Al riguardo appare utile precisare che, ancorché la disposizione dettata nella lettera a) in esame, richiamando l'articolo 17 del Tuir, specifica espressamente "nel rispetto dei requisiti di età ivi previsti" deve ritenersi che tale precisazione sia finalizzata a consentire l'applicabilità della ulteriore agevolazione riconosciuta nel comma 4-bis del medesimo articolo 17 del Tuir. La formulazione adottata dalla norma non esclude, quindi, dal regime di tassazione separata le indennità corrisposte ai soggetti che non presentano i predetti requisiti di età. Come più volte questa Amministrazione ha avuto modo di chiarire, infatti, tra l'altro con la circolare n. 29 del 20 marzo 2001, le somme corrisposte al dipendente, in aggiunta rispetto al trattamento di fine rapporto, a titolo di incentivo all'esodo, rientrano nell'ambito delle altre indennità e somme percepite una volta tanto in dipendenza della cessazione del rapporto di lavoro dipendente di cui all'articolo 16, comma 1, lettera a), e pertanto alle stesse risulta applicabile il regime di tassazione separata secondo le modalità stabilite dal comma 2 dell'articolo 17 del Tuir. Qualora dette erogazioni vengano corrisposte a soggetti che abbiano superato l'età di 50 anni se donne, o di 55 anni se uomini spetta il regime agevolato di tassazione disposto dal comma 4-bis dell'articolo 17 del Tuir, secondo cui l'imposta deve essere determinata con l'aliquota pari alla metà di quella applicata per la tassazione del trattamento di fine rapporto.
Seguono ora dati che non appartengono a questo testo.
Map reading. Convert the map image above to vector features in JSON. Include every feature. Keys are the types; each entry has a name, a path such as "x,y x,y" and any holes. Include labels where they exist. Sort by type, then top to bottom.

Con la disposizione dettata dalla lettera b) del comma 3 dell'articolo 59 è stata invece prevista la possibilità per il datore di lavoro di risolvere in via anticipata il rapporto di lavoro dipendente, in considerazione dell'età pensionabile del lavoratore. Tale misura può essere adottata a condizione che siano previste delle erogazioni per il sostegno del reddito del lavoratore che ha cessato in via anticipata il rapporto. Nell'ambito di tale previsione si colloca l'assegno straordinario di sostegno al reddito di cui al citato decreto n. 158 del 28 aprile 2000 oggetto della presente istanza di interpello.
In merito a tali erogazioni il comma 3, dell'articolo 59 della legge n.449 del 27 dicembre 1997, tuttavia, non precisava quale disciplina fiscale dovesse applicarsi.
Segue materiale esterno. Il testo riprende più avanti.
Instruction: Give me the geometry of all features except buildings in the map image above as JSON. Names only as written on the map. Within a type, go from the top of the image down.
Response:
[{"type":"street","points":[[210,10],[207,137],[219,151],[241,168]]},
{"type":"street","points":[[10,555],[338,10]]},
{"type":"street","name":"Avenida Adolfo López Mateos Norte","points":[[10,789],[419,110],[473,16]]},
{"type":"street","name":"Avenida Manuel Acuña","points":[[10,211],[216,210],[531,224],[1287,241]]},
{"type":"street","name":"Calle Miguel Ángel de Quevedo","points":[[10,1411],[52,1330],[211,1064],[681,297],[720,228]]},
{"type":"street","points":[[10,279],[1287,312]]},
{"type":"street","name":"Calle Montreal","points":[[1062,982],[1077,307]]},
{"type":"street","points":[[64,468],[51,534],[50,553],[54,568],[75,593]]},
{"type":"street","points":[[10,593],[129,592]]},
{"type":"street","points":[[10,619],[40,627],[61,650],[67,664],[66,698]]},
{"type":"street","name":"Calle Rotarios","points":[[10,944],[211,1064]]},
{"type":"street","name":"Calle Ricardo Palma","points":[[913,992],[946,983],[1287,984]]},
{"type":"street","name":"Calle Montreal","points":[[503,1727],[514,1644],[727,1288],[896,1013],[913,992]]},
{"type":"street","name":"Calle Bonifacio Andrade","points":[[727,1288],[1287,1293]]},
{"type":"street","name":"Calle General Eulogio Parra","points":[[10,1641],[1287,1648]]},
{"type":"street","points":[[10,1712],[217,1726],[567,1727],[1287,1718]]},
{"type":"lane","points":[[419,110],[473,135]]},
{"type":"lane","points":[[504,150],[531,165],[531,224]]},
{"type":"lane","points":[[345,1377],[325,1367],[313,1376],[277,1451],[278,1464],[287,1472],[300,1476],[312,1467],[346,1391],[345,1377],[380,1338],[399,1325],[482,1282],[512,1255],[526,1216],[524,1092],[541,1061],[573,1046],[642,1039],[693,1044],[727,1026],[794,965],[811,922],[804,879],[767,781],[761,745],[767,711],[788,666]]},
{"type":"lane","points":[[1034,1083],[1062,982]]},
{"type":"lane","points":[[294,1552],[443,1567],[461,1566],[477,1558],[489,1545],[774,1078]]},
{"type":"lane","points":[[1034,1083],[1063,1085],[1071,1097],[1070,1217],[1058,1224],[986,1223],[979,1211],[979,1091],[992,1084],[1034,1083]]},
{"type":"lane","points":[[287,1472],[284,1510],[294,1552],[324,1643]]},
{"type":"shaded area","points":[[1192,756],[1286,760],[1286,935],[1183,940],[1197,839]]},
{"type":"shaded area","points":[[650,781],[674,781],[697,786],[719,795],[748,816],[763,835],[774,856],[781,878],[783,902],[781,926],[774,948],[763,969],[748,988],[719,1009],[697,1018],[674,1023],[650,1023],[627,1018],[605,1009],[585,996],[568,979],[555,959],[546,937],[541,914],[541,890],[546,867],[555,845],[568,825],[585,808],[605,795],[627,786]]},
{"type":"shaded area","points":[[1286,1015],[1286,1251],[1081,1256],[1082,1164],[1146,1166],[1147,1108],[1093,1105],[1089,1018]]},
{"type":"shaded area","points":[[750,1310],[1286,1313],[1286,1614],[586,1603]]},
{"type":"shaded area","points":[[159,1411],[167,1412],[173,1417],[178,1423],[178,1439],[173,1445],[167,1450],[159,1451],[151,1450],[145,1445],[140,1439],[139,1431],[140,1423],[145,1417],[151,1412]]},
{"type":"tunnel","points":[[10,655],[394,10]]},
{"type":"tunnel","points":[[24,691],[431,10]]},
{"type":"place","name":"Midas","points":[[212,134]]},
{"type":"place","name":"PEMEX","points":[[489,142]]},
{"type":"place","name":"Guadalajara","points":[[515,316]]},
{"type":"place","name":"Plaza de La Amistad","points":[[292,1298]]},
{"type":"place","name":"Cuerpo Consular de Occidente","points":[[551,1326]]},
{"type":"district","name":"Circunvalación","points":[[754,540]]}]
Successivamente l'articolo 26, comma 23, della legge n. 448 del 23 dicembre 1998, con una disposizione di tipo interpretativo, ha stabilito che alle prestazioni corrisposte per il sostegno al reddito dei lavoratori coinvolti nei processi di ristrutturazione e riorganizzazione aziendale di cui alla lettera b) del comma 3 dell'articolo 59 della legge n. 449 del 1997 dovesse applicarsi il medesimo trattamento fiscale stabilito per le erogazioni corrisposte a titolo di incentivo all'esodo di cui alla lettera a).
A parere della scrivente, sulla base della disposizione contenuta nell'articolo 26 della legge n.448 del 1998, anche con riferimento agli assegni corrisposti per il sostegno del reddito del lavoratore che ha risolto in via anticipata il rapporto di lavoro di cui al presente quesito deve essere applicato il regime della tassazione separata previsto dall'art.17, comma 2, del Tuir. Tali somme devono, quindi, essere assoggettate a tassazione con la medesima aliquota determinata ai fini della tassazione del TFR. Anche con riferimento a tali erogazioni, pertanto, il requisito anagrafico dell'età del percipiente deve essere considerato ai soli fini della applicazione della ulteriore agevolazione riconosciuta del comma 4-bis del medesimo articolo 17 del Tuir.
La risposta di cui alla presente nota, sollecitata con istanza di interpello presentata alla Direzione regionale, viene resa dalla scrivente ai sensi dell'articolo 4, comma 1, ultimo periodo del D.M. 26 aprile 2001, n. 209.